Experiment 1: The objective of this activity is to verify the relationship between net force and acceleration for each of the accelerating objects in the system as described by equations (2) and (3). For this we will use equation (4), which is the result of the combination of these two equations. We will keep the mass of the system constant (m+M) and vary the gravitational force on the hanging mass. According to equation (4), the acceleration of the system should change linearly with this force.

1. For Run # 1, arrange four 10.0 g masses on the cart so that they are evenly distributed; hang another 10.0 g mass on the S-shaped hanger. Pull the cart along the track as far as possible away from the pulley but not closer than 15 cm to the motion sensor. Press Start and release the cart. Stop the car by hand before it bangs into the magnetic stopper mount at the end of the track. Apply linear fit to the part of the data that is not in immediate proximity of the magnetic stopper. Record the slope. What physics quantity does the slope of this velocity vs time graph represent?

2. Repeat the above steps to make four additional runs. For each consecutive run, remove a 10.0 g mass from the cart then place it on the hanger. No matter how many 10.0 g masses remain on the cart always try to keep the masses on the cart symmetrically distributed.
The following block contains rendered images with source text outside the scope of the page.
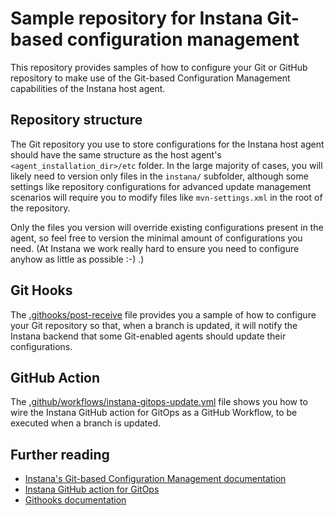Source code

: # Sample repository for Instana Git-based configuration management

This repository provides samples of how to configure your Git or GitHub repository to make use of the Git-based Configuration Management capabilities of the Instana host agent.

## Repository structure

The Git repository you use to store configurations for the Instana host agent should have the same structure as the host agent's `<agent_installation_dir>/etc` folder.
In the large majority of cases, you will likely need to version only files in the `instana/` subfolder, although some settings like repository configurations for advanced update management scenarios will require you to modify files like `mvn-settings.xml` in the root of the repository.

Only the files you version will override existing configurations present in the agent, so feel free to version the minimal amount of configurations you need.
(At Instana we work really hard to ensure you need to configure anyhow as little as possible :-) .)

## Git Hooks

The [.githooks/post-receive](.githooks/post-receive) file provides you a sample of how to configure your Git repository so that, when a branch is updated, it will notify the Instana backend that some Git-enabled agents should update their configurations.

## GitHub Action

The [.github/workflows/instana-gitops-update.yml](.github/workflows/instana-gitops-update.yml) file shows you how to wire the Instana GitHub action for GitOps as a GitHub Workflow, to be executed when a branch is updated.

## Further reading

* [Instana's Git-based Configuration Management documentation](https://www.instana.com/docs/setup_and_manage/host_agent/configuration/git_ops#with-the-api)
* [Instana GitHub action for GitOps](https://github.com/instana/github-action-update-agent-configurations)
* [Githooks documentation](https://git-scm.com/docs/githooks)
Record slopes of the graphs for each run. Remember the physics meaning of the slope of velocity vs time graph.

3. In Logger Pro plot acceleration of the system as a function of the force of gravity on the hanging mass. Apply linear fit to the acceleration vs force of gravity graph. Find the experimental value of the mass of the system along with its uncertainty by using the parameters of the regression line of acceleration vs force of gravity graph. The experimental value will be compared to the direct measurements of the mass of the system from the scale. Does your plot show any evidence of friction? How can you tell?

Experiment 2: In this experiment you will determine the acceleration due to gravity by negating the effect of friction for opposite directions of motions. The correct value of gravitational acceleration should confirm the validity of application of the Newton's Second Law. You will also use a statistical approach to the experimental data.

4. In Logger Pro set a new data table with the following new columns: "m" (kg), "slope 1" (m/s2), "slope 2" (m/s2). Notice that "m" represents the total hanging mass responsible for tension in the string (the slotted weights and the S-shaped hanger). The new calculated columns "aave" (m/s2), "g" (m/s2) should be also created: (DATA → NEW COLUMN → CALCULATED) according to equations
(9) and (10).

5. For 6 values of tension in the string ranging from 0.1 N to 0.4 N excluding the weight of the hanger, plot velocities vs time graph of the cart moving toward and away from the motion sensor. To put the cart in motion give it a careful push towards the motion sensor after starting the recording.

6. In Logger Pro record the value of the slope of the cart when it was moving toward to the motion sensor (slope 1) and the value of the slope when the cart was moving away from the motion sensor (slope 2).

7. Insert a new graph "g vs g" use the statistics button from the top menu bar to get a mean value of the experimental g and its standard deviation (uncertainty).